begin INPUT ROWS

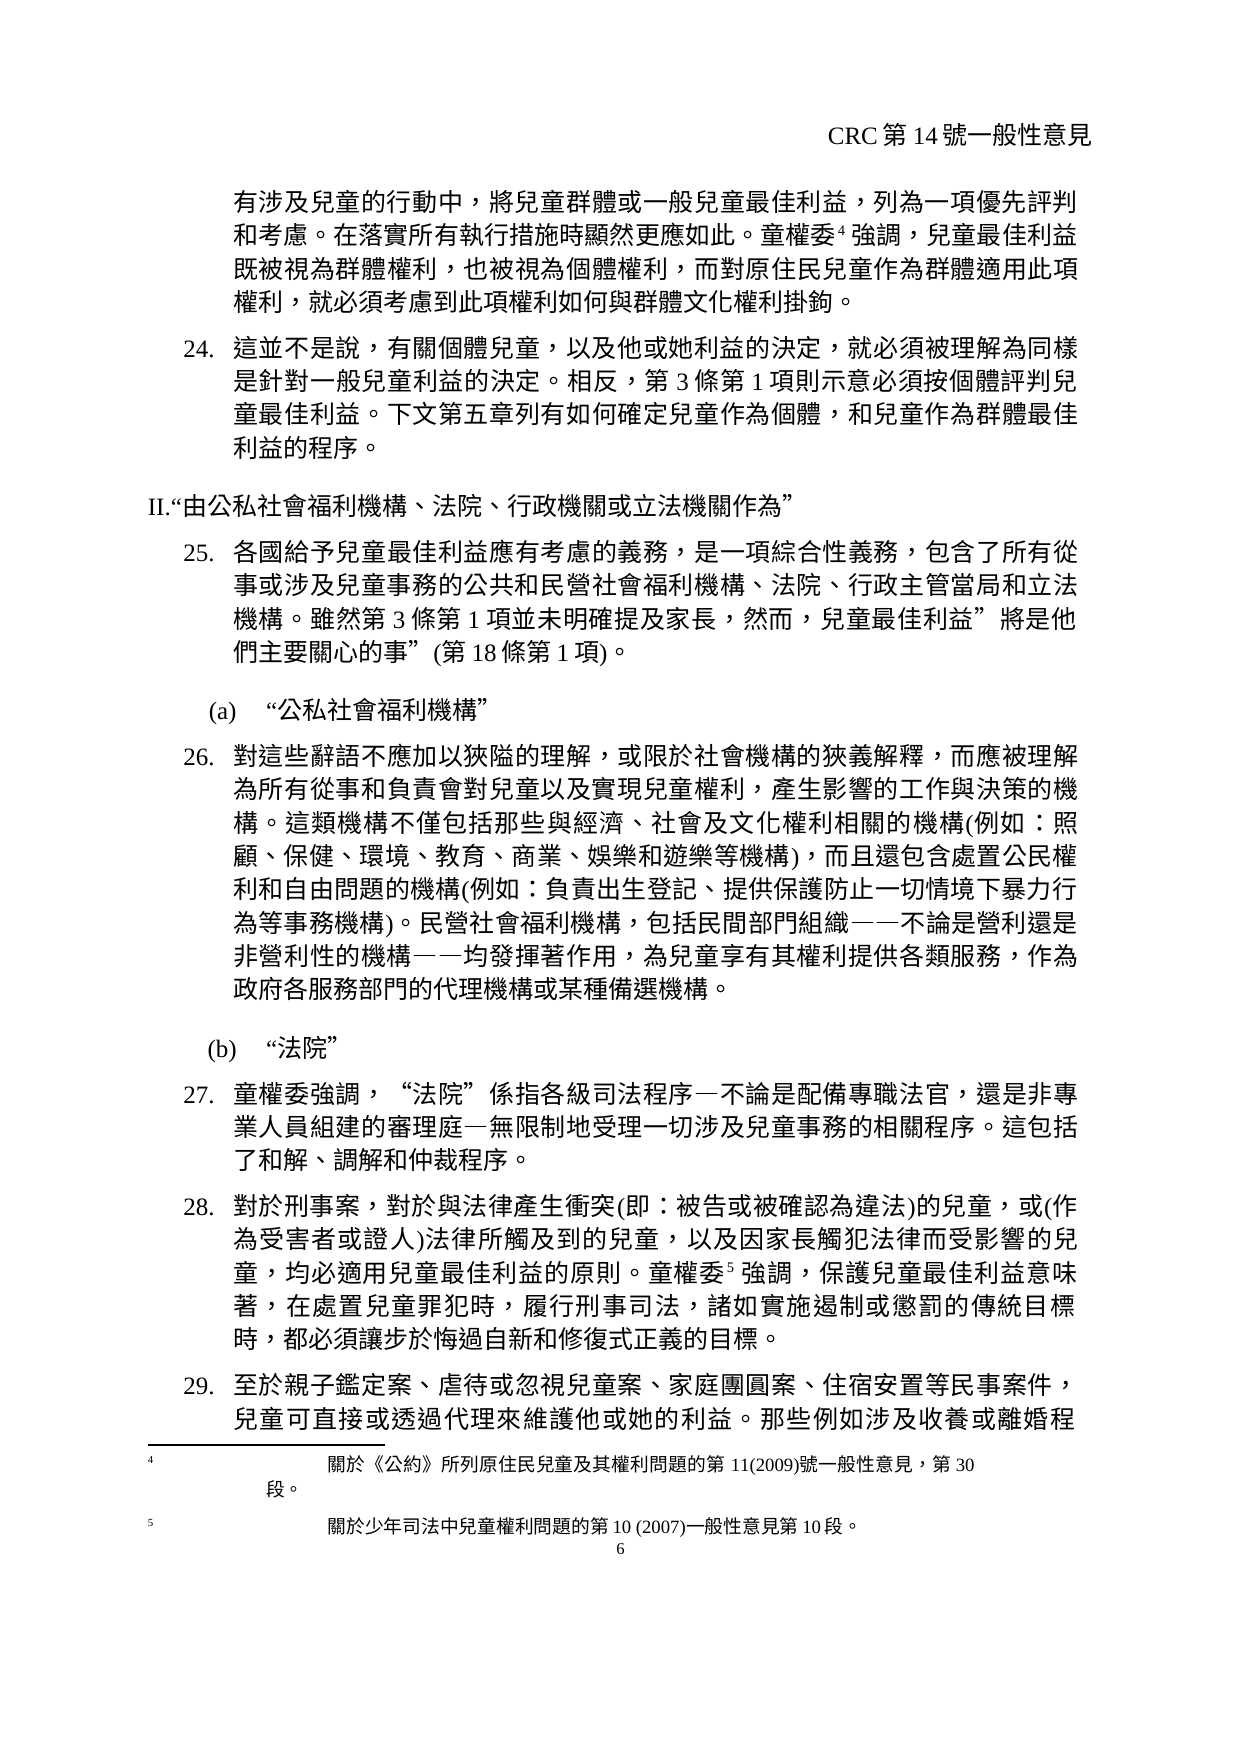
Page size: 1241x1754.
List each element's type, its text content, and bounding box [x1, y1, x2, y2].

subtitle (b) “法院” [148, 1031, 974, 1064]
subtitle “由公私社會福利機構、法院、行政機關或立法機關作為” [148, 489, 1092, 522]
list 有涉及兒童的行動中，將兒童群體或一般兒童最佳利益，列為一項優先評判和考慮。在落實所有執行措施時顯然更應如此。童權委 強調，兒童最佳利益既被視為群體權利，也被視為個體權利，而對原住民兒童作為群體適用此項權利，就必須考慮到此項權利如何與群體文化權利掛鉤。 [183, 185, 1078, 318]
list 各國給予兒童最佳利益應有考慮的義務，是一項綜合性義務，包含了所有從事或涉及兒童事務的公共和民營社會福利機構、法院、行政主管當局和立法機構。雖然第3條第1項並未明確提及家長，然而，兒童最佳利益”將是他們主要關心的事”(第18條第1項)。 [183, 535, 1078, 668]
list 對於刑事案，對於與法律產生衝突(即：被告或被確認為違法)的兒童，或(作為受害者或證人)法律所觸及到的兒童，以及因家長觸犯法律而受影響的兒童，均必適用兒童最佳利益的原則。童權委 強調，保護兒童最佳利益意味著，在處置兒童罪犯時，履行刑事司法，諸如實施遏制或懲罰的傳統目標時，都必須讓步於悔過自新和修復式正義的目標。 [183, 1189, 1078, 1356]
list 童權委強調，“法院”係指各級司法程序―不論是配備專職法官，還是非專業人員組建的審理庭―無限制地受理一切涉及兒童事務的相關程序。這包括了和解、調解和仲裁程序。 [183, 1076, 1078, 1176]
list 至於親子鑑定案、虐待或忽視兒童案、家庭團圓案、住宿安置等民事案件，兒童可直接或透過代理來維護他或她的利益。那些例如涉及收養或離婚程 [183, 1368, 1078, 1435]
list 這並不是說，有關個體兒童，以及他或她利益的決定，就必須被理解為同樣是針對一般兒童利益的決定。相反，第3條第1項則示意必須按個體評判兒童最佳利益。下文第五章列有如何確定兒童作為個體，和兒童作為群體最佳利益的程序。 [183, 331, 1078, 464]
subtitle (a) “公私社會福利機構” [148, 693, 974, 726]
list 關於《公約》所列原住民兒童及其權利問題的第11(2009)號一般性意見，第30段。 [148, 1451, 974, 1501]
list 關於少年司法中兒童權利問題的第10 (2007)一般性意見第10段。 [148, 1513, 974, 1538]
list 對這些辭語不應加以狹隘的理解，或限於社會機構的狹義解釋，而應被理解為所有從事和負責會對兒童以及實現兒童權利，產生影響的工作與決策的機構。這類機構不僅包括那些與經濟、社會及文化權利相關的機構(例如：照顧、保健、環境、教育、商業、娛樂和遊樂等機構)，而且還包含處置公民權利和自由問題的機構(例如：負責出生登記、提供保護防止一切情境下暴力行為等事務機構)。民營社會福利機構，包括民間部門組織――不論是營利還是非營利性的機構――均發揮著作用，為兒童享有其權利提供各類服務，作為政府各服務部門的代理機構或某種備選機構。 [183, 739, 1078, 1006]
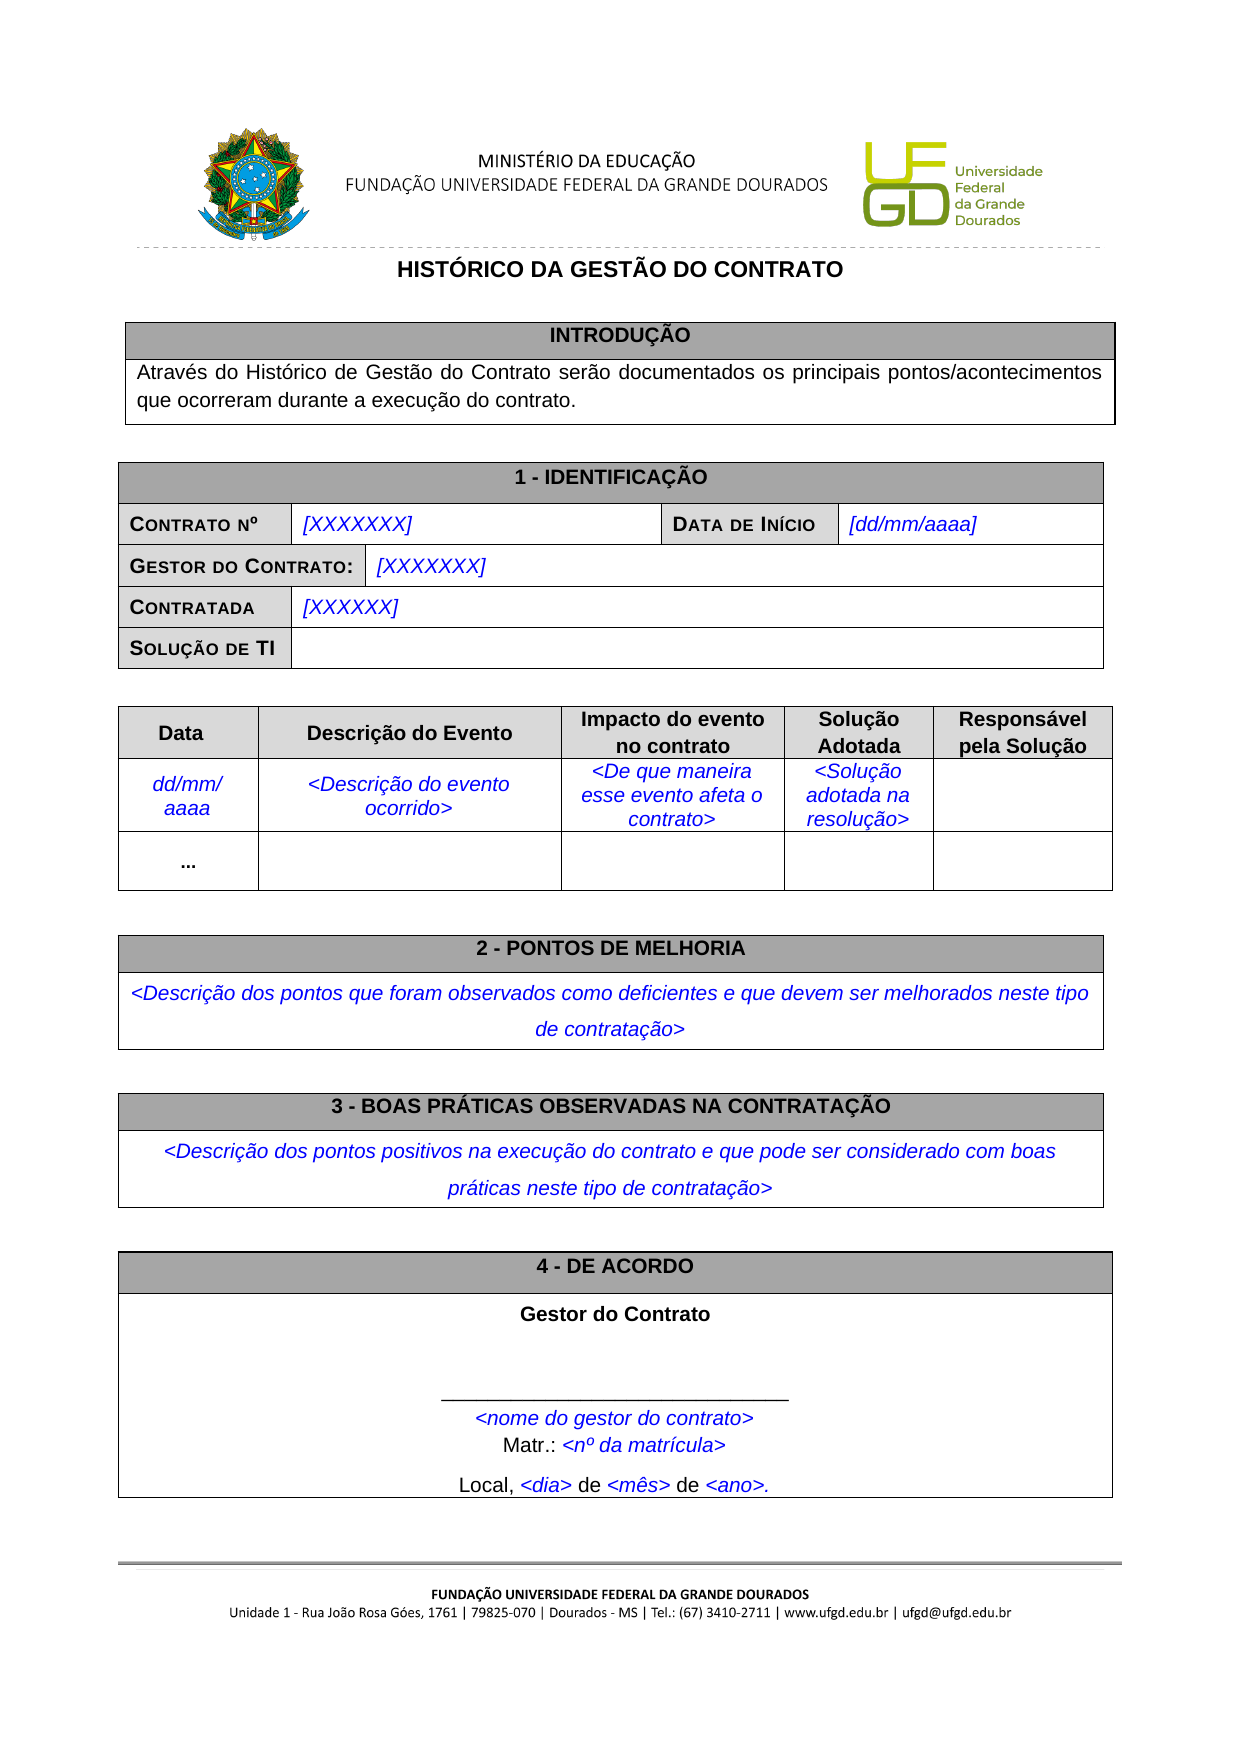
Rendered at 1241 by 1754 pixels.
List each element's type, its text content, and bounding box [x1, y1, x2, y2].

table_cell dd/mm/aaaa [119, 759, 258, 831]
table_cell <Descrição do evento ocorrido> [259, 759, 561, 831]
table_cell <Descrição dos pontos positivos na execução do contrato e que pode ser considerado com boas práticas neste tipo de contratação> [119, 1131, 1103, 1207]
picture [136, 118, 1105, 257]
table_cell [785, 832, 933, 890]
table_cell Contrato nº [119, 504, 291, 544]
table_header Data [119, 707, 258, 758]
table_cell <Solução adotada na resolução> [785, 759, 933, 831]
table_header 2 - PONTOS DE MELHORIA [119, 936, 1103, 972]
table_cell Contratada [119, 587, 291, 627]
table_cell <De que maneira esse evento afeta o contrato> [562, 759, 784, 831]
picture [136, 1566, 1105, 1636]
table_header 1 - IDENTIFICAÇÃO [119, 463, 1103, 503]
table_cell [XXXXXXX] [292, 504, 661, 544]
table_cell [XXXXXXX] [366, 545, 1103, 586]
table_cell [dd/mm/aaaa] [839, 504, 1103, 544]
table_cell Gestor do Contrato: [119, 545, 365, 586]
table_cell Data de Início [662, 504, 838, 544]
table_header 4 - DE ACORDO [119, 1253, 1112, 1293]
table_cell [292, 628, 1103, 668]
table_cell Solução de TI [119, 628, 291, 668]
table_header 3 - BOAS PRÁTICAS OBSERVADAS NA CONTRATAÇÃO [119, 1094, 1103, 1130]
table_cell <Descrição dos pontos que foram observados como deficientes e que devem ser melhorados neste tipo de contratação> [119, 973, 1103, 1049]
table_header Descrição do Evento [259, 707, 561, 758]
table_cell Através do Histórico de Gestão do Contrato serão documentados os principais pontos/acontecimentos que ocorreram durante a execução do contrato. [126, 360, 1114, 424]
table_header INTRODUÇÃO [126, 323, 1114, 359]
table_cell [934, 832, 1112, 890]
table_cell Gestor do Contrato ______________________________ <nome do gestor do contrato> Matr.: <nº da matrícula> Local, <dia> de <mês> de <ano>. [119, 1294, 1112, 1497]
table_cell ... [119, 832, 258, 890]
table_header Responsável pela Solução [934, 707, 1112, 758]
table_header Solução Adotada [785, 707, 933, 758]
table_cell [259, 832, 561, 890]
table_cell [XXXXXX] [292, 587, 1103, 627]
table_cell [562, 832, 784, 890]
table_cell [934, 759, 1112, 831]
table_header Impacto do evento no contrato [562, 707, 784, 758]
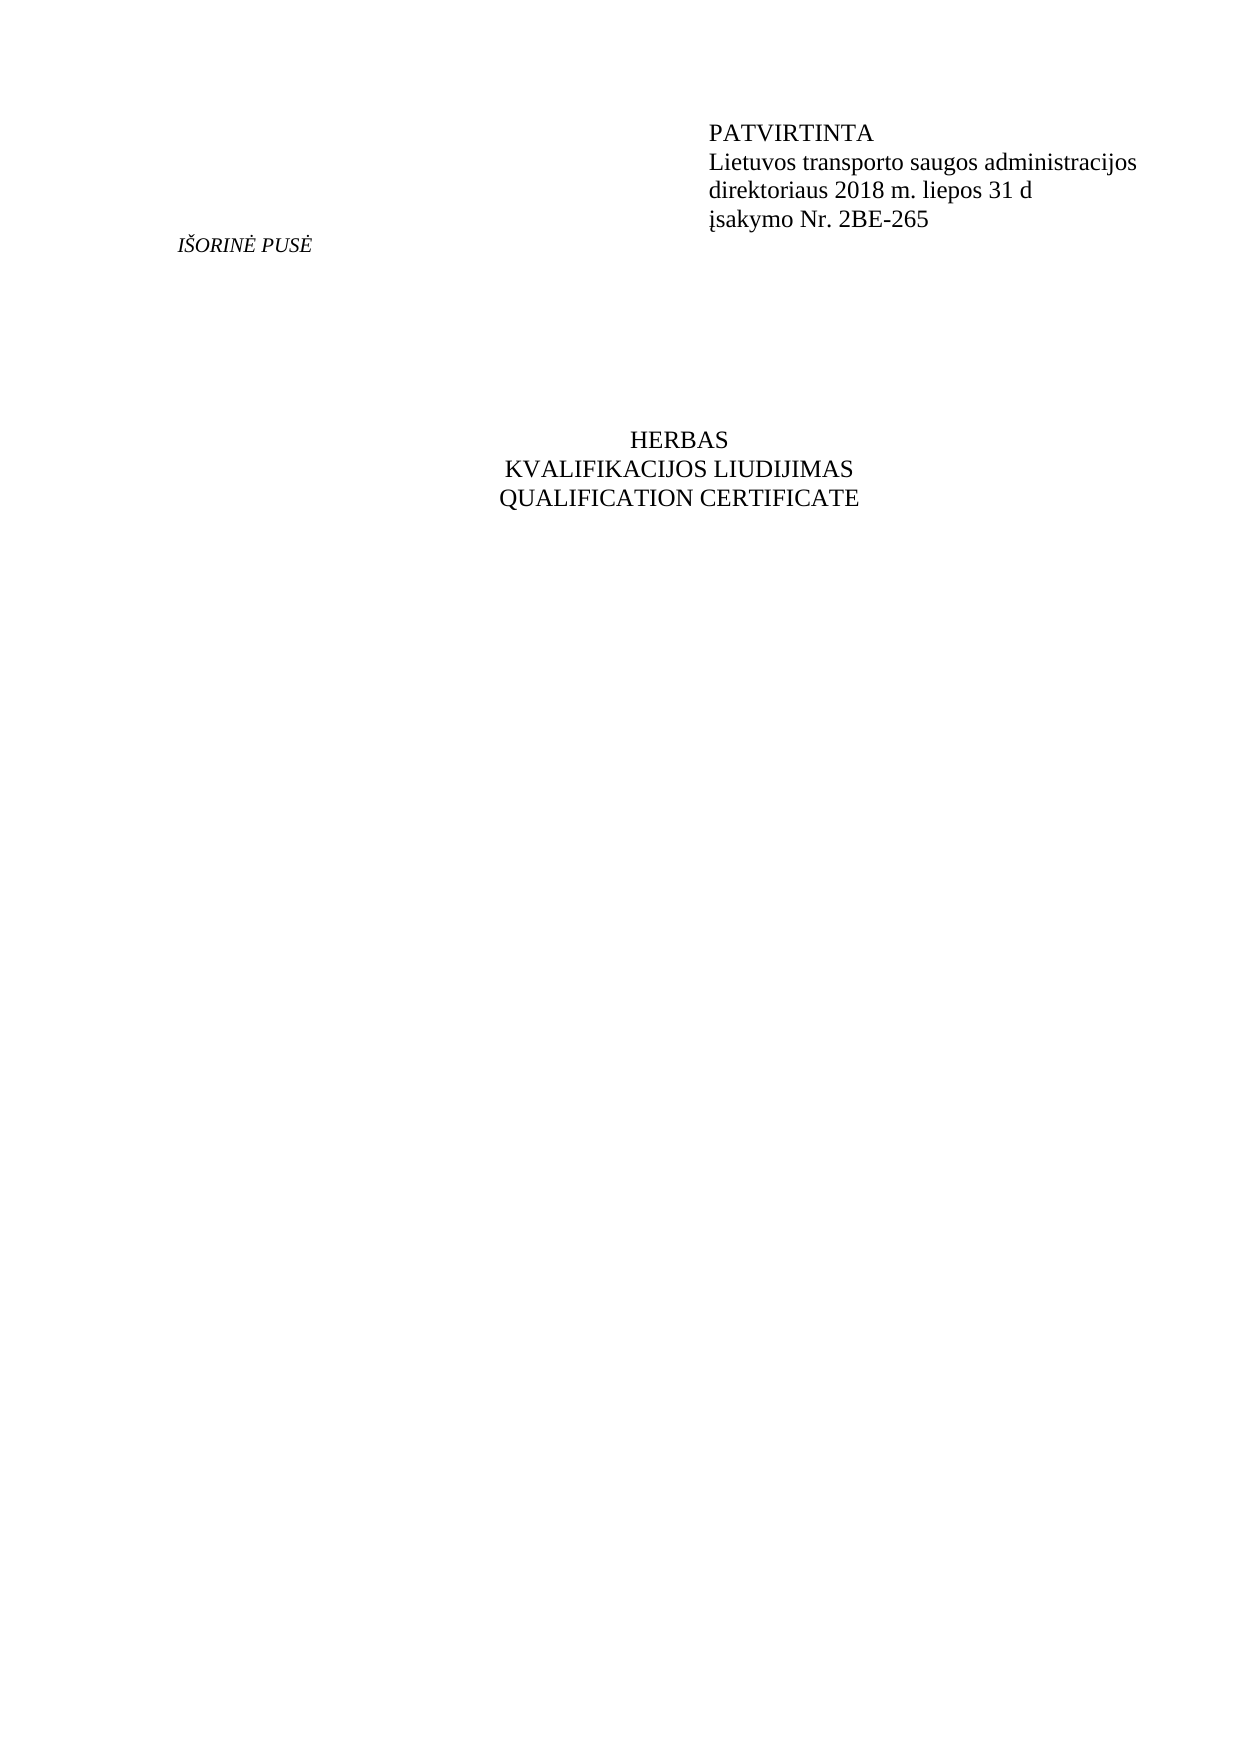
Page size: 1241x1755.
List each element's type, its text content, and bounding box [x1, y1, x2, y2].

text direktoriaus 2018 m. liepos 31 d [177, 176, 1181, 204]
text IŠORINĖ PUSĖ [177, 233, 1181, 257]
text Lietuvos transporto saugos administracijos [177, 147, 1181, 176]
text įsakymo Nr. 2BE-265 [177, 204, 1181, 233]
text HERBAS [177, 426, 1181, 454]
text PATVIRTINTA [177, 118, 1181, 147]
text QUALIFICATION CERTIFICATE [177, 483, 1181, 512]
text KVALIFIKACIJOS LIUDIJIMAS [177, 454, 1181, 483]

end INPUT ROWS

### THE EXERCISE:
Reproduce the material verbatim, starting with the line that contains "table_cell dd/mm/aaaa [119, 759, 258, 831]" and continuing through the line that contains "table_header Descrição do", with both of those lines included.

### EXERCISE RESULT:
table_cell dd/mm/aaaa [119, 759, 258, 831]
table_cell <Descrição do evento ocorrido> [259, 759, 561, 831]
table_cell <Descrição dos pontos positivos na execução do contrato e que pode ser considerado com boas práticas neste tipo de contratação> [119, 1131, 1103, 1207]
picture [136, 118, 1105, 257]
table_cell [785, 832, 933, 890]
table_cell Contrato nº [119, 504, 291, 544]
table_header Data [119, 707, 258, 758]
table_cell <Solução adotada na resolução> [785, 759, 933, 831]
table_header 2 - PONTOS DE MELHORIA [119, 936, 1103, 972]
table_cell Contratada [119, 587, 291, 627]
table_cell <De que maneira esse evento afeta o contrato> [562, 759, 784, 831]
picture [136, 1566, 1105, 1636]
table_header 1 - IDENTIFICAÇÃO [119, 463, 1103, 503]
table_cell [XXXXXXX] [292, 504, 661, 544]
table_cell [XXXXXXX] [366, 545, 1103, 586]
table_cell [dd/mm/aaaa] [839, 504, 1103, 544]
table_cell Gestor do Contrato: [119, 545, 365, 586]
table_cell Data de Início [662, 504, 838, 544]
table_header 4 - DE ACORDO [119, 1253, 1112, 1293]
table_cell [292, 628, 1103, 668]
table_cell Solução de TI [119, 628, 291, 668]
table_header 3 - BOAS PRÁTICAS OBSERVADAS NA CONTRATAÇÃO [119, 1094, 1103, 1130]
table_cell <Descrição dos pontos que foram observados como deficientes e que devem ser melhorados neste tipo de contratação> [119, 973, 1103, 1049]
table_header Descrição do Evento [259, 707, 561, 758]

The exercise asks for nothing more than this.